By the end of March, penalties will begin to apply for entities that do not update their documentation. Which documents, you may ask? Passports, Emirates IDs and, of course, trade licences. These are the ones you will typically see highlighted when you log into the portal.
But the remit of what is covered is much broader and will, and should, surprise many.
Any change in the name of the entity, its address or contact details must be notified. Should an activity on a trade licence be changed or an additional one added, this too must be communicated.
An interesting aspect relates to the changing of a legal form. It is not unusual for a business to begin as a sole proprietorship. You might better know the term as a sole trader. Effectively, an individual becomes a working rights-carrying, legally formed, trading entity.
Later, with success, it is decided to change the entity to an LLC, onshore or offshore. My experience here is that the portal does not allow a simple entity type change. Instead, the legacy entity must be deregistered and the evolved one registered.
Continuity becomes an issue here. Sometimes customers and suppliers’ terms and conditions contain break clauses should the legal form of an onboarded supplier or customer change. The process may need to be completed again.
Where the customer is a large and important part of an entity’s business, this could cause a delay in the signing off of projects while internal protocol conditions are complied with. Immediate business could be lost and long-term relationships might be affected.

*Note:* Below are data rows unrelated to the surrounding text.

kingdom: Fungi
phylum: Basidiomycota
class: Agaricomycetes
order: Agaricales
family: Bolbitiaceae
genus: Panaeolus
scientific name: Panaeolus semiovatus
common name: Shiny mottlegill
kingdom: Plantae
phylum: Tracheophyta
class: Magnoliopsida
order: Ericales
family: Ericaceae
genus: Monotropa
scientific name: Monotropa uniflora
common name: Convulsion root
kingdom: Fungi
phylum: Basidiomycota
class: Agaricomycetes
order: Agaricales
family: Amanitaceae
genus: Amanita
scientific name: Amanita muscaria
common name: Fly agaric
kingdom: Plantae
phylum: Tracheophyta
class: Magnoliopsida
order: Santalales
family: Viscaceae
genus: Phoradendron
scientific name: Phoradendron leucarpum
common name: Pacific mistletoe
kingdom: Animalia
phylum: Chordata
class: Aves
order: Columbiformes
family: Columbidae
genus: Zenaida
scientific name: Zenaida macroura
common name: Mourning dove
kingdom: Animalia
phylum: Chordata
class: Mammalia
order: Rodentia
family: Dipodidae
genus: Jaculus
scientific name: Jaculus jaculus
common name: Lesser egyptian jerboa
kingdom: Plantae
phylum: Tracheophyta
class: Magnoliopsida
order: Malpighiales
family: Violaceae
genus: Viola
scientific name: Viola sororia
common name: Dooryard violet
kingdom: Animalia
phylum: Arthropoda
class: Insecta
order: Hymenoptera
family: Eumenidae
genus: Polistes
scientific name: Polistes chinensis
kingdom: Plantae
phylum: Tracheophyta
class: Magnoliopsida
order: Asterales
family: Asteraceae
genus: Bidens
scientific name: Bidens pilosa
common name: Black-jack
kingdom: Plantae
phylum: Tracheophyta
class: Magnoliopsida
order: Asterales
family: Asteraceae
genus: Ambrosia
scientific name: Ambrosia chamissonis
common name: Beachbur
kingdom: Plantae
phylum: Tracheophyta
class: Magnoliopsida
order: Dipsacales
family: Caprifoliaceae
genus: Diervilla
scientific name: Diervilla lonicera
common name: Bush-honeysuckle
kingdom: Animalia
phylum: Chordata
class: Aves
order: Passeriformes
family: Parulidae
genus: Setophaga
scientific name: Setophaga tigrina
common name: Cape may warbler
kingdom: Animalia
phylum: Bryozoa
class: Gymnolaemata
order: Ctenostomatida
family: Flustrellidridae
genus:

It is now common for regulatory authority-issued certificates to form part of the onboarding process. This means corporate tax and VAT registrations. If you are deregistering and registering, this takes time. Explaining to a compliance department that you are no longer registered but soon will be, can be a very distracting conversation.
How long do you have to complete the process? Twenty working days. Just under a month. I am assuming that this limit refers to the time you have to submit the application rather than complete it.
Some questions to close with.
What are the penalties for non-compliance? Is it just one penalty or is it dependent on what is missing? Is it a single one-off charge, with interest added if not settled promptly? Is there a repeat charge or higher if the updating remains incomplete? I am unsure.
What happens when an individual no longer has an Emirates ID, but maintains their position in the business? There is nothing to update, but how is the portal supposed to know this?
A dual citizen may be using their other passport, having not updated the one they first registered with. Will the portal allow them to change nationality?
In drafting this article, I titled it "Beware the Ides of March". This is a reference to William Shakespeare’s Julius Caesar and the titular character’s continued pooh-poohing of warnings of bad tidings scheduled for March. This year, we are all Julius Caesar.